Under the proposals, insurance firms that own banks will also face a new set of capital standards. Details on capital requirements for the two types of insurers overseen by the Fed have yet to be determined.
The proposals, which have been five years in the making, seek to force the companies to have enough capital on hand to ward off excessive borrowing or insolvency and prevent a repeat of the 2008 financial crisis.
AIG and Prudential have been deemed “too big to fail” because of the outsized threat they pose to financial stability.
For them, the Fed proposes a consolidated approach with firms’ assets and liabilities categorized into segments based on potential risk with those that pose a higher threat requiring more capital against them.
Under a separate proposal, they would also have to comply with new corporate governance and risk-management standards including undergoing regular liquidity stress testing, providing comprehensive cash flow projections and developing contingency funding plans should there be a liquidity crunch.
They would also need to maintain a 90-day liquidity cash buffer. Both companies’ stocks were little changed following the release of the proposals. AIG did not immediately respond to a request for comment.
A Prudential spokesman said in a statement: “We view this as a positive step forward that recognizes the underlying economics of our businesses.”
As insurance companies that own banks are generally less complex and have fewer international activities, the Fed plans a “building block” approach in which they would aggregate the capital across a firm’s different units to calculate a single requirement.

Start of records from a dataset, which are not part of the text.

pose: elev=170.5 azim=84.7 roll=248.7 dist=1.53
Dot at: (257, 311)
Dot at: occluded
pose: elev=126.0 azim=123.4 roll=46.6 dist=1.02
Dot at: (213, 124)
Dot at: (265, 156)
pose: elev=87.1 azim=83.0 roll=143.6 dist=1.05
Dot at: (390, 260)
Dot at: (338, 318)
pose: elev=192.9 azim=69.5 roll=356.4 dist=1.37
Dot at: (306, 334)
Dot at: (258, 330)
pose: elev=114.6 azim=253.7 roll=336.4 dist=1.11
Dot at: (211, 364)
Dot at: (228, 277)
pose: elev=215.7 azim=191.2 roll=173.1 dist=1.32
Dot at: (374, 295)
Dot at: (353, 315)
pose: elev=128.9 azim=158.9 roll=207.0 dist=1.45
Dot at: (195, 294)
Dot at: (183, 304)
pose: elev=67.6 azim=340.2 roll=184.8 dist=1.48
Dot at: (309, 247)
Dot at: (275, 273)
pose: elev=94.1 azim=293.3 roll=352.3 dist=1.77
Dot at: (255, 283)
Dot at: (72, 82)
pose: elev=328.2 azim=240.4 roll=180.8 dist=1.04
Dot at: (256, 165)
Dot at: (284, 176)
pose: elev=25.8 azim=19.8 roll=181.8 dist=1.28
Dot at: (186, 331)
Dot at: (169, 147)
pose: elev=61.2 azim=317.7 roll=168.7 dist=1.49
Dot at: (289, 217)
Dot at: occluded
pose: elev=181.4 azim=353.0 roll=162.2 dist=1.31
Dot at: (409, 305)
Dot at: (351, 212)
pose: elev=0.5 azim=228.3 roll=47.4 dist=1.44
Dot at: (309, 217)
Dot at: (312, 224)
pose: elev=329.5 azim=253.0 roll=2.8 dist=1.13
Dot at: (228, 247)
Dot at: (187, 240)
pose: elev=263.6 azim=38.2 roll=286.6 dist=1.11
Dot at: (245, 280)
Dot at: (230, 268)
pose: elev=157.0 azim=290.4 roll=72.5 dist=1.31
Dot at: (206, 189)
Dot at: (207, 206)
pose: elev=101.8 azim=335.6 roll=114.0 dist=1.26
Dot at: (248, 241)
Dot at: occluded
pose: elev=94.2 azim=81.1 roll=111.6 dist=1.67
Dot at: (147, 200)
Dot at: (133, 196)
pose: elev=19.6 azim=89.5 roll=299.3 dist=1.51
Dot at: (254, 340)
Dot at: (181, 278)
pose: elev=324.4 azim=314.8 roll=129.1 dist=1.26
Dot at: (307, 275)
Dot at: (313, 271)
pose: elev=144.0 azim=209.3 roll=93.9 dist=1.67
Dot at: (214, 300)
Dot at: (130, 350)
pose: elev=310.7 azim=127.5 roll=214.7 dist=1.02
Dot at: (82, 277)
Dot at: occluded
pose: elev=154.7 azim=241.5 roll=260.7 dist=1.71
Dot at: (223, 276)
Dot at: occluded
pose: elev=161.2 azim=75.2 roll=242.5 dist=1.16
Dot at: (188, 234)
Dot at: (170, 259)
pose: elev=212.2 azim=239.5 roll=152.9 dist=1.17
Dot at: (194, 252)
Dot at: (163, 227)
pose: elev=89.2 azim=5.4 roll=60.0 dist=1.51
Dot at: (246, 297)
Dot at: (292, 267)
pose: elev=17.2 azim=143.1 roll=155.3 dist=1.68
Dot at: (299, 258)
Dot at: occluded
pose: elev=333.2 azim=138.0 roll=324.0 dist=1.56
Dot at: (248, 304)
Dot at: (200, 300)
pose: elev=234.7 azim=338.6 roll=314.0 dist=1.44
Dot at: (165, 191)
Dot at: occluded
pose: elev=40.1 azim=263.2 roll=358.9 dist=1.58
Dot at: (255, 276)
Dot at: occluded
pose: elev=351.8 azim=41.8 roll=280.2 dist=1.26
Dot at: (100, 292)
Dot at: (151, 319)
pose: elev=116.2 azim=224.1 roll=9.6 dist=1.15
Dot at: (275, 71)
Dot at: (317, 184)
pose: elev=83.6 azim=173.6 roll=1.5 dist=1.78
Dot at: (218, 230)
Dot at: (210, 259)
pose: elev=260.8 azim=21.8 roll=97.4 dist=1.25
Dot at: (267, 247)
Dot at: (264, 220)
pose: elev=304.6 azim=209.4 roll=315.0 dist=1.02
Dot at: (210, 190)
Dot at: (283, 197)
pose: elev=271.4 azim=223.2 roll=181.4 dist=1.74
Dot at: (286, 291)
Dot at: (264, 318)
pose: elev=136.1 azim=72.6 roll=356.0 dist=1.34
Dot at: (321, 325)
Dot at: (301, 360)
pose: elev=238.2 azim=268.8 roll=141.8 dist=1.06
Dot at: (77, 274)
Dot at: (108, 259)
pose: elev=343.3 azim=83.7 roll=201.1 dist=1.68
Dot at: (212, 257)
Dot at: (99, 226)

The proposed two-tier framework for the separate types of firms “reflects the different risks they pose to the safety and soundness of depository institutions and to the financial system more generally,” Fed Governor Daniel Tarullo said in a statement.
He added that the central bank had adopted such an approach to avoid unnecessary compliance costs on those who pose the least risk.
The Fed currently oversees roughly one quarter of the $8 trillion U.S. insurance industry.
MetLife Inc, the largest U.S. life insurer, was previously categorized as systemically important, but a federal judge struck down that designation in March. The U.S. government has appealed.
There is no currently defined timeline for when the Fed expects the proposals will be finalized, Federal Reserve officials said. The next step in the rulemaking process for both proposals is a period for public comment until Aug. 2.